ヴォズベス・コフィ・アズマー(27)は大学を卒業した後、どんな仕事に就くつもりなのか、母親にさえ言い出せなかった。
「僕は農家だ」
ある日の午後、アズマーは耕したばかりの畑のそばで、バイクのエンジンをふかしながら言った。
「ここでは恥ずかしいことなのさ」
農家の人々が敬意を払われ、大地を耕すのは名誉ある仕事だと思われている国々もある。
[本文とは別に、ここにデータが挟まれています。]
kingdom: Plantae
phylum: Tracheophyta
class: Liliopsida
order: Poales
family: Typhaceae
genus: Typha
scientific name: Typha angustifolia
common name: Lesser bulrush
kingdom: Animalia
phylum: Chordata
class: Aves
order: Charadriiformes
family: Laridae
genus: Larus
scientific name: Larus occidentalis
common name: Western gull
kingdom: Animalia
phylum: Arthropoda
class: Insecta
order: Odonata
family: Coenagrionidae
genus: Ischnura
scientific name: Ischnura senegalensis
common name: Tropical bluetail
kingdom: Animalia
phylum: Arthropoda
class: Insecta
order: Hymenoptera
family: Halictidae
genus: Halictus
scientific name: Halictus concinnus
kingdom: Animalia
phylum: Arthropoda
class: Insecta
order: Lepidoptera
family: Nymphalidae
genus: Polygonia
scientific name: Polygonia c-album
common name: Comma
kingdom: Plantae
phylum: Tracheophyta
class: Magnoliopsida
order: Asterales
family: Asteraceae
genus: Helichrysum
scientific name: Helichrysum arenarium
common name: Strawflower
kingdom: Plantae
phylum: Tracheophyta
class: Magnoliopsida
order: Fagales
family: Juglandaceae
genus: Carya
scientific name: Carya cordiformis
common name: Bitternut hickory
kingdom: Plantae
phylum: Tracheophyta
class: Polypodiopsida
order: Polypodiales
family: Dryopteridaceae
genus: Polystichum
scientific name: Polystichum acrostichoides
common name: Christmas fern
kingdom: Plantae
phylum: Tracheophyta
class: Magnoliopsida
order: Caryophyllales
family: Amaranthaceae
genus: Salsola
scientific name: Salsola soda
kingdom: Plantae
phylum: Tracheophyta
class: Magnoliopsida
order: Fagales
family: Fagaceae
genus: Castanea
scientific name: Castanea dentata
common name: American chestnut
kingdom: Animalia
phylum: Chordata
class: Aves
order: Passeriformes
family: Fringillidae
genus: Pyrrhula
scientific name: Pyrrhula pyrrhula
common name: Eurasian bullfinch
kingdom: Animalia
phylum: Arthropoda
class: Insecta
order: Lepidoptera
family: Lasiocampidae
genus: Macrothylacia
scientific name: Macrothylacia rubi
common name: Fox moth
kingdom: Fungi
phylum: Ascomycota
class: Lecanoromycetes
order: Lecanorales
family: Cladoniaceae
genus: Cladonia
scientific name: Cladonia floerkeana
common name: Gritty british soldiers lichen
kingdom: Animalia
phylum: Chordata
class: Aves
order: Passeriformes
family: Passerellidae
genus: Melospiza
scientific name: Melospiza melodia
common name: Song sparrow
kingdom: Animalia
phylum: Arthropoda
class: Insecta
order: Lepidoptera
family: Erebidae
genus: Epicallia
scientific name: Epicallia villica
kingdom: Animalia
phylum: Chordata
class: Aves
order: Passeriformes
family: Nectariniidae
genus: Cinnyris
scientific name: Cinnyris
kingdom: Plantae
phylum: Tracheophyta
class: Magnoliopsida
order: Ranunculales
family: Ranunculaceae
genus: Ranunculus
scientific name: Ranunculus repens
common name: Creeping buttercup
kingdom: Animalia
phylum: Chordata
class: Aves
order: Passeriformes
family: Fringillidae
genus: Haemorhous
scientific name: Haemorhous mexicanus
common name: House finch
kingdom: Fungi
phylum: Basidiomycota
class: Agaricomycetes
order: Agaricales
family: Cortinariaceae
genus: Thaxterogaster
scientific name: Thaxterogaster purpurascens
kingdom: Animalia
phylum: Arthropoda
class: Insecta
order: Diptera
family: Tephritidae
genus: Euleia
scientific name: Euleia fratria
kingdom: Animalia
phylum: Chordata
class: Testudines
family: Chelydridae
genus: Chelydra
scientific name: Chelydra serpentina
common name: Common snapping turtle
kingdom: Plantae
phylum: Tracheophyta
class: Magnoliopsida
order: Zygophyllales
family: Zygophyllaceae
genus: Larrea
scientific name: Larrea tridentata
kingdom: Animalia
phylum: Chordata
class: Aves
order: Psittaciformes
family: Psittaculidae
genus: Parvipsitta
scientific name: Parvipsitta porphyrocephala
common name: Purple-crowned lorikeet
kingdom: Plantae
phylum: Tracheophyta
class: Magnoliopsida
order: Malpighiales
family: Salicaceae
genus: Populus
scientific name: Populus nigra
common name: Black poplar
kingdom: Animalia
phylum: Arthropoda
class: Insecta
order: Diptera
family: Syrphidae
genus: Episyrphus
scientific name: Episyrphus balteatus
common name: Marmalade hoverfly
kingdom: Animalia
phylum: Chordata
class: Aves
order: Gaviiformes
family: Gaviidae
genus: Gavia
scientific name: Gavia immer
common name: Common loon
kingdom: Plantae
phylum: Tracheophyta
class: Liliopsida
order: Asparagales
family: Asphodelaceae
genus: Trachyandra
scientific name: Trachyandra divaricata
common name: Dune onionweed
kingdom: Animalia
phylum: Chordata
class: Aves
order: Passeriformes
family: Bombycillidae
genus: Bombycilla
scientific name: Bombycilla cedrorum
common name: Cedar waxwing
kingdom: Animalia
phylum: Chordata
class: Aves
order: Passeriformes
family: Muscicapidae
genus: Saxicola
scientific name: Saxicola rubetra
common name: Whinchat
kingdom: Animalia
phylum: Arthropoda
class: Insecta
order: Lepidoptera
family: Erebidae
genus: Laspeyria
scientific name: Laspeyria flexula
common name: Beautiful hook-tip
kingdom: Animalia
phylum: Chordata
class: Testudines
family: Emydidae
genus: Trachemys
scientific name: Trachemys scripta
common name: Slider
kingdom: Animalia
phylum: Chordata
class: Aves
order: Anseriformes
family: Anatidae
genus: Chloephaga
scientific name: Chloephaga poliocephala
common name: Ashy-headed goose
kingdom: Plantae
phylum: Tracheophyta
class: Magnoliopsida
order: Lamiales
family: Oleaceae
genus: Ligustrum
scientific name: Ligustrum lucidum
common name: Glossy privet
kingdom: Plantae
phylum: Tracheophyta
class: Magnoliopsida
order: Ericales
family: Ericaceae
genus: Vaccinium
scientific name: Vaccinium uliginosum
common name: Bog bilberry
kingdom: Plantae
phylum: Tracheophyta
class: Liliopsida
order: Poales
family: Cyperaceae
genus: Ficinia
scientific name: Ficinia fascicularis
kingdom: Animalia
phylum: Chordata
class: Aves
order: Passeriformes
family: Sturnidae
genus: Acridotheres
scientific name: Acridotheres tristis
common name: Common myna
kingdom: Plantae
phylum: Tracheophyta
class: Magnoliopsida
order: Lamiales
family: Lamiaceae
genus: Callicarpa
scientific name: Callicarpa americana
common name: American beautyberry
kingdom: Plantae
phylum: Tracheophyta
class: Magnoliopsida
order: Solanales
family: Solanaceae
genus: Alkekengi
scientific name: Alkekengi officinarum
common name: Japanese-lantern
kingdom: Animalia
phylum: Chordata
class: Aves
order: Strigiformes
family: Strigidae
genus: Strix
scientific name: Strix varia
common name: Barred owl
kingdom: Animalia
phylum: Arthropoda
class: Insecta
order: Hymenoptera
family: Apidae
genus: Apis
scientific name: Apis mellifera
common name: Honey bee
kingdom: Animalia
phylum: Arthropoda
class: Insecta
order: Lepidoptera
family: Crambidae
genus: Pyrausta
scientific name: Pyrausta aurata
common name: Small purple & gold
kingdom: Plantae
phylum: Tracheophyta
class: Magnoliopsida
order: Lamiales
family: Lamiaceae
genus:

しかし、農業が自給自足の手段にすぎず、カットラス(短い剣)と、くわと、雨乞い頼みという土地では、貧困と同義語だ。
それでもアズマーのように、大学で学んだ若きアフリカ人のあいだで、農業を仕事にして不名誉なイメージを払拭しようと取り組む人が増えている。
科学的な手法やデータ解析プログラムを導入し、収穫量を増やすだけでなく、農業が儲かることを証明しようというのだ。
彼らは自らを「アグリプレナー」と称している。
もちろん、厳しい挑戦だ。
流通網が発達しておらず、道は悪く、水の供給は不安定という、ベテラン農家でも苦労する環境だが、彼ら農家志望者の多くは訓練も経験もほとんどない。
しかしアグリプレナーたちは、農業で収益を上げ、アフリカが抱える矛盾を打ち砕こうと考えている。アフリカ開発銀行のリポートによると、世界中で最も耕作に適した未耕作地の約65%を擁するアフリカ大陸は、年間350億ドルもの食糧を輸入しているのだ。